How fast do different PFR% converge?

[Mike Kelley]

I ran into a hand tonight from a player that I had 750 hands on

His PFR% was 3.5% The hand that he played would make his PFR% about 6% so this got me to thinking how fast do these percentages converge?

It seems like the higher the PFR% the more accurate it would be in less hands.

Has anyone ever worked on this?

[Mike Kelley]

Like a 2.5% pfr%? How many hands before you have 95% confidence it is accurate to within .5%

5%

7.5%

10%

12.5%

15%

Does the number of hands decrease as the pfr% rises? That seems correct to me intuitively

[Mike Kelley]

Can anyone point me in the right direction? I can probably figure the math out if someone just gets me started.

[DrVanNostrin]

The SD of someone's PFR% = sqrt((1-p)*p/n)
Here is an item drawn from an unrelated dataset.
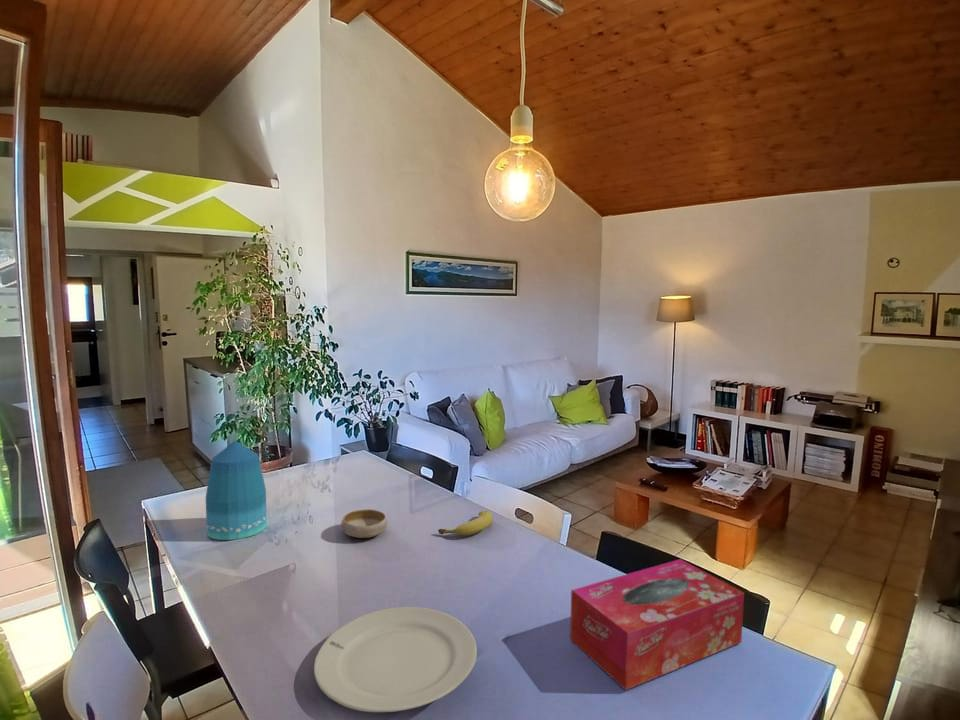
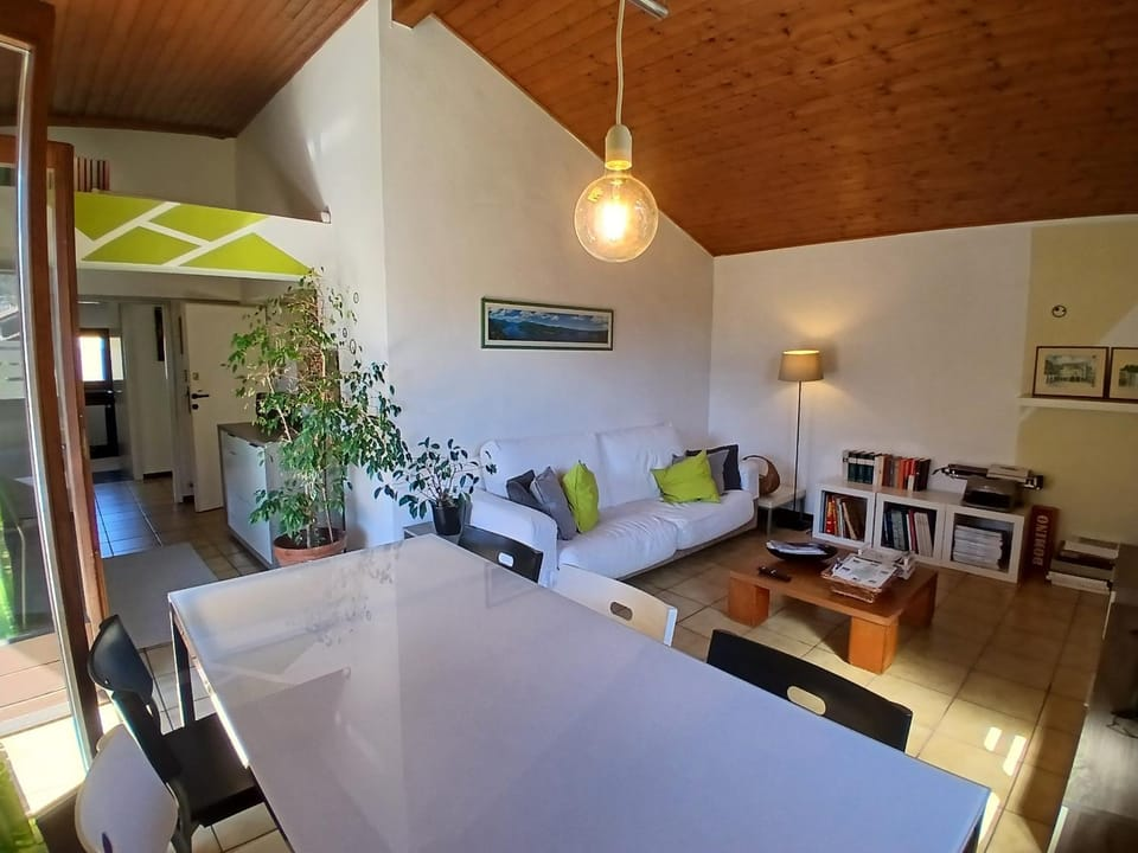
- fruit [437,509,494,536]
- chinaware [313,606,478,713]
- tissue box [569,558,745,691]
- bowl [340,508,388,539]
- vase [205,440,268,541]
So it converges pretty fast, especially when a player's PFR is low.

But this assumes that the events are independant when they're not. If someone is raising that little they can easily notice other players' PFR tendancies and adjust. Or maybe he decided to mix things up or recognized a special situation, etc.

[Mike Kelley]

[ QUOTE ]
The SD of someone's PFR% = sqrt((1-p)*p/n)

So it converges pretty fast, especially when a player's PFR is low.

But this assumes that the events are independant when they're not. If someone is raising that little they can easily notice other players' PFR tendancies and adjust. Or maybe he decided to mix things up or recognized a special situation, etc.

[/ QUOTE ]

does p = the pfr%
n = number of hands?

I'm not sure what the special situation was. He was UTG and Raised AJs, I quizzed the strat forum I post in and no one put that in his range.

[DrVanNostrin]

[ QUOTE ]
p = the pfr%
n = number of hands?

[/ QUOTE ]
Correct.

I think it's safe to say during the 750 hands his raising standards changed. If he's raising AJs UTG, there's almost no way his PFR is that low for 750 hands.

edit: He was probably reading a poker book while playing. It took him a while to make it to the preflop chart.

[Mike Kelley]

Intuitively this doesn't make sense to me. Logic would seem to dictate that if we had 1326 ping pong balls and 47 of them were red (but we didn't know they were red). It seems like we would have to take many more samples from the group to get an accurate representation of those red balls, especially if in some light the red ball appeared to be white...


Now suppose that 663 of the balls are red. If we were to take samples from that group it would converge toward actual much faster. Atleast that is how I picture it working in my mind.

It seems like the bigger portion of the population the test group you are trying to get information about is, the less trials it would take to get an accurate representation of that group.

[Mike Kelley]

[ QUOTE ]


I think it's safe to say during the 750 hands his raising standards changed. If he's raising AJs UTG, there's almost no way his PFR is that low for 750 hands.

edit: He was probably reading a poker book while playing. It took him a while to make it to the preflop chart.

[/ QUOTE ]

It could be he's a donk and plays AKs, AQs, AJs,TT+ for a raise and limps AKo also.

[Mike Kelley]

[ QUOTE ]
The SD of someone's PFR% = sqrt((1-p)*p/n)

Is this right?

3.5% of 1326 = 47 hands so


PFR% = sqrt((1326-47)*47/750)=9
1 standard deviation is + or - 9 hands
2 SD's would be + or - 18 Hands
3 SD's would be + or - 27 more hands

which if I understand correctly from a little reading should cover 97% of his range.

3 SD's should = 97% of all results right?

[DrVanNostrin]

[ QUOTE ]
Intuitively this doesn't make sense to me. Logic would seem to dictate that if we had 1326 ping pong balls and 47 of them were red (but we didn't know they were red). It seems like we would have to take many more samples from the group to get an accurate representation of those red balls, especially if in some light the red ball appeared to be white...


Now suppose that 663 of the balls are red. If we were to take samples from that group it would converge toward actual much faster. Atleast that is how I picture it working in my mind.

It seems like the bigger portion of the population the test group you are trying to get information about is, the less trials it would take to get an accurate representation of that group.

[/ QUOTE ]
The number you're looking at is the coefficient of variation; that is, the ratio of SD to mean. The coefficient of variation relates to the % uncertainty.

But we're dealing with the absolute uncertainty (which happens to have units of %), not the % uncertainty.

Instead of looking at how many balls are red you can look at how many are not red. Knowing P(not red) is the same as knowing P(red). Having a confidence interval for P(not red) is the same a having a confidnece interval for P(red). The size of your confidence interval for P(not red) must equal the size of your confidence interval for P(red).

Var(X) = E(X^2) -[E(X)]^2

If the probability X = 1 is p and the probability X = 0 is 1-p (as it is in this case)...

E(X^2) = p

E(X) = p; [E(X)]^2 = p^2

var(X) = p - p^2 = p*(1-p)

sd(X) = sqrt(var(X)) = sqrt(p*(1-p))

If you define your random variable to be the average, not the total, sd is proportional to 1/sqrt(n)